Nevada: New Laws Imposing New Requirements on Employers
At the conclusion of the Nevada Legislature’s 81st Session, Nevada Governor Steve Sisolak signed several bills into law affecting every point of the employer-employee relationship, from application to termination. Changes include the statute of limitations for wrongful termination claims, restrictions on wage disclosures, the right of private action on wage claims, and discrimination based on hair type or style.
Nevada employers may need to modify their employment practices or risk hefty penalties.
Statute of Limitations
Senate Bill 107 expressly provides a two-year statute of limitations for common law wrongful termination claims. The statute of limitations is tolled while an administrative complaint with the Equal Employment Opportunity Commission or Nevada Equal Rights Commission is pending and for an additional 93 days after the administrative proceedings conclude.
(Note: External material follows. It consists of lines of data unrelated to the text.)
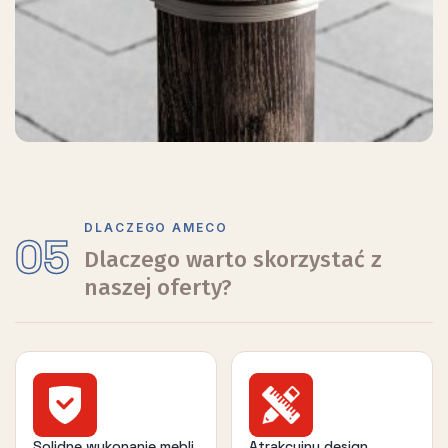
DLACZEGO AMECO
05
Dlaczego warto skorzystać z
naszej oferty?
Solidne wykonanie mebli
Atrakcyjny design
The new law clarifies case law regarding wrongful termination claims and incorporates an official tolling period.
Furthermore, it amends Nevada’s catch-all limitations statute to state that all claims without an express statute of limitations period must be commenced within four years after the cause of action accrues “regardless of whether the underlying cause of action is analogous to that of any other cause of action with a statute of limitations expressly prescribed by law.”
The Nevada legal community has long debated whether employees have a private right of action to sue their employers for failing to pay wages when due or whether they are limited to filing a complaint with Nevada’s Labor Commissioner. Now, Senate Bill 245 clarifies that employees may sue their former employers for failing to pay their wages, compensation, or salary (but not bonuses or profit-sharing arrangements) within the required timelines (NRS 608.020–608.050) after the voluntary or involuntary termination of their employment. Indeed, the law specifies that the Labor Commissioner has no jurisdiction over such a claim while an employee’s lawsuit is pending.
In addition, the new law limits the Labor Commissioner’s jurisdiction over union employee wage claims. The Labor Commissioner may not take jurisdiction of the wage claim if the collective bargaining agreement provides an exclusive remedy or other relief for a violation of the agreement unless:
The agreement’s remedies and appeals have been exhausted; or
The Labor Commissioner determines that the remedies provided by the agreement are inadequate, unavailable, or nonbinding.
Further, once the Labor Commissioner assumes jurisdiction, the Labor Commissioner is required to “determine [the employer’s] compliance with all labor laws of this State[.]”
Following the lead of other jurisdictions, Senate Bill 293 imposes new restrictions on when employers and employment agencies may request and use an applicant or employee’s wage or salary history, and requirements for disclosure of the wage range or rate for a position.
Under the law, employers may not:
Seek applicants’ “wage or salary history”;
Use applicants’ wage or salary history to determine whether to hire them or determine their rate of pay; or
Discriminate or retaliate (e.g., refuse to interview, hire, promote, or employ) against applicants for refusing to provide their wage or salary history.
“Wage or salary history” means:
the wages or salary paid to an applicant for employment by the current or former employer of the applicant. The term includes, without limitation, any compensation and benefits received by the applicant from his or her current or former employer.
Employers may ask applicants about their compensation expectations.
The law also requires that employers disclose the wage or salary range or rate for a position to applicants for employment who have interviewed for the position. Further, employers must disclose the wage or salary range or rate for a position to existing employees seeking promotion or transfer to that position if the employee has
Applied for promotion or transfer to the position;
Completed an interview for or been offered the promotion or transfer; and
Requested the wage or salary range or rate for the position.
If an individual believes their rights under the law have been violated, they must first file a complaint with the Nevada Labor Commissioner. The Labor Commissioner may investigate and, if a violation is found, recover its investigative costs and attorneys’ fees and impose an administrative penalty up to $5,000 per violation. If 180 days have passed since the filing of the complaint, the Labor Commissioner, upon request, must issue the individual a right-to-sue notice. The individual then has 90 days to file suit against the “person named in the complaint” or any such claim is time-barred.
Existing law already prohibits employers from discriminating on the basis of race. Now, Senate Bill 327 defines “race” in NRS 613.310 to mean “traits associated with race, including, without limitation, hair texture and protective hairstyles.” “Protective hairstyles” includes, “without limitation, hairstyles such as natural hairstyles, afros, bantu knots, curls, braids, locks and twists.”
Next Steps for Employers
To ensure compliance with the new statutes, Nevada employers should carefully review their provisions and adjust their employment practices accordingly with the help of an experienced employment attorney.